▶ _Required action_
What is needed is an exact transcription of the line with "nose: (739, 572)" and all the lines that follow it in the entries below; add nothing else.

┄┄┄┄┄┄┄┄┄┄┄┄┄┄┄┄┄┄┄┄

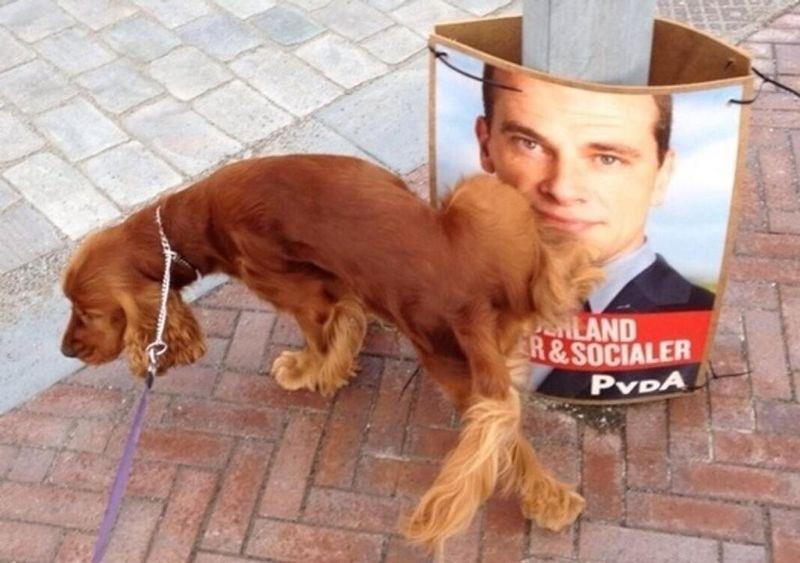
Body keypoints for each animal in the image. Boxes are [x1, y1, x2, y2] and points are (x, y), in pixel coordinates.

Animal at [60, 154, 600, 550]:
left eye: (87, 312)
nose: (66, 350)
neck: (193, 223)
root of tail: (466, 302)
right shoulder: (334, 282)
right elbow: (350, 315)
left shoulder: (303, 295)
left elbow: (322, 337)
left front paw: (308, 371)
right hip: (470, 303)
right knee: (509, 414)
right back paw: (552, 499)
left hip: (477, 206)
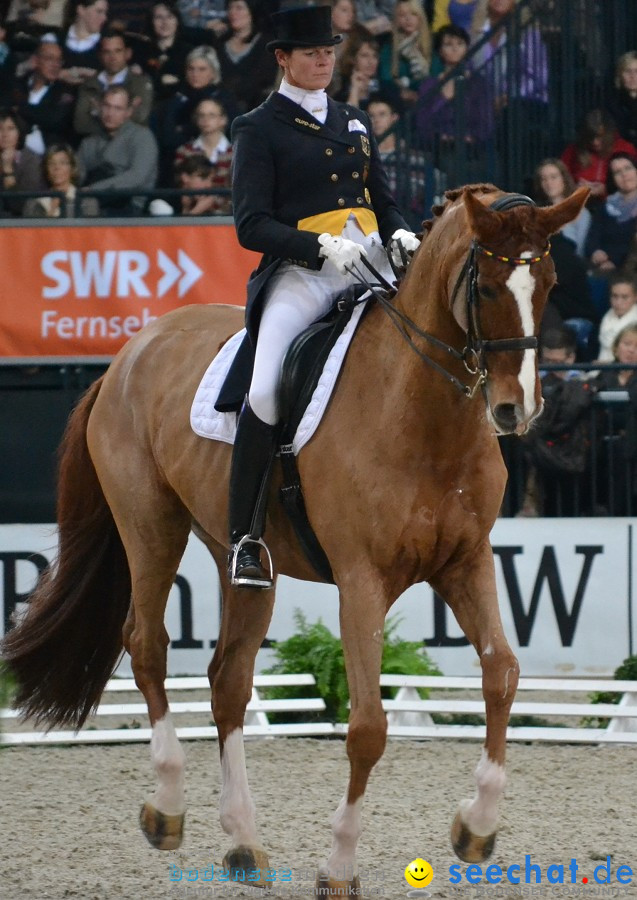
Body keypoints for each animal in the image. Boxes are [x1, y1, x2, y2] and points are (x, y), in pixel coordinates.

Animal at [1, 186, 588, 896]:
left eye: (549, 283)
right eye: (490, 284)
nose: (514, 410)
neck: (421, 412)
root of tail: (128, 354)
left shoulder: (466, 562)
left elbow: (502, 675)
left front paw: (476, 828)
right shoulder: (361, 581)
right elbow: (367, 728)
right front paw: (338, 867)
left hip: (242, 560)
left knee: (228, 679)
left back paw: (244, 843)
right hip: (150, 525)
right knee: (146, 647)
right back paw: (168, 809)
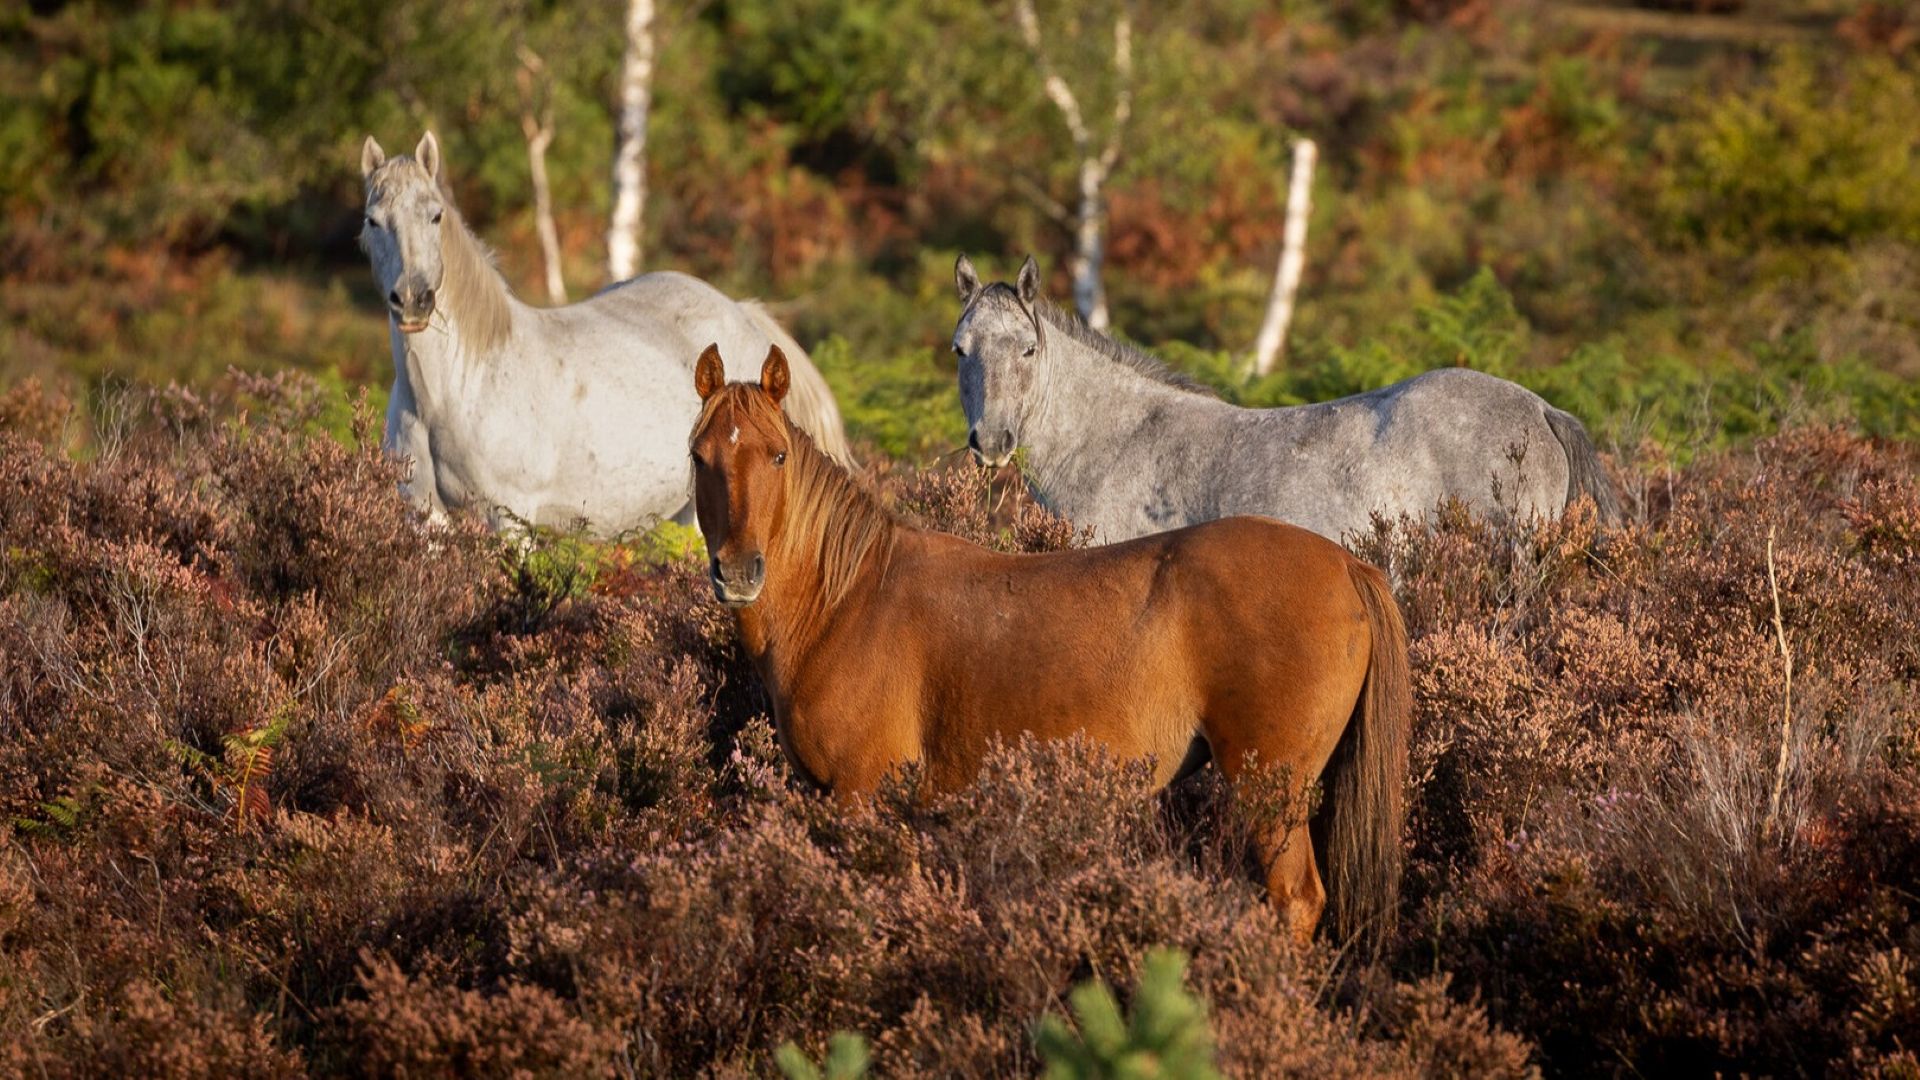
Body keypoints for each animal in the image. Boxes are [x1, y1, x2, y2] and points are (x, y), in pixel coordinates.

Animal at [357, 131, 850, 535]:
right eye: (373, 220)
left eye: (436, 216)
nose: (413, 299)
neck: (454, 391)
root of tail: (742, 314)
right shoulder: (424, 517)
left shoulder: (509, 523)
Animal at [688, 342, 1413, 946]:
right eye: (700, 456)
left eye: (778, 455)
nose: (739, 572)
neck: (849, 601)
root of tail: (1348, 564)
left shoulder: (861, 797)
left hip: (1271, 792)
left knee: (1295, 900)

┄┄┄┄┄┄┄┄┄┄┄┄┄┄┄┄┄┄┄┄

▶ _Completed exercise_
nose: (739, 572)
neck: (849, 601)
root of tail: (1348, 564)
left shoulder: (861, 797)
left hip: (1271, 792)
left knee: (1295, 900)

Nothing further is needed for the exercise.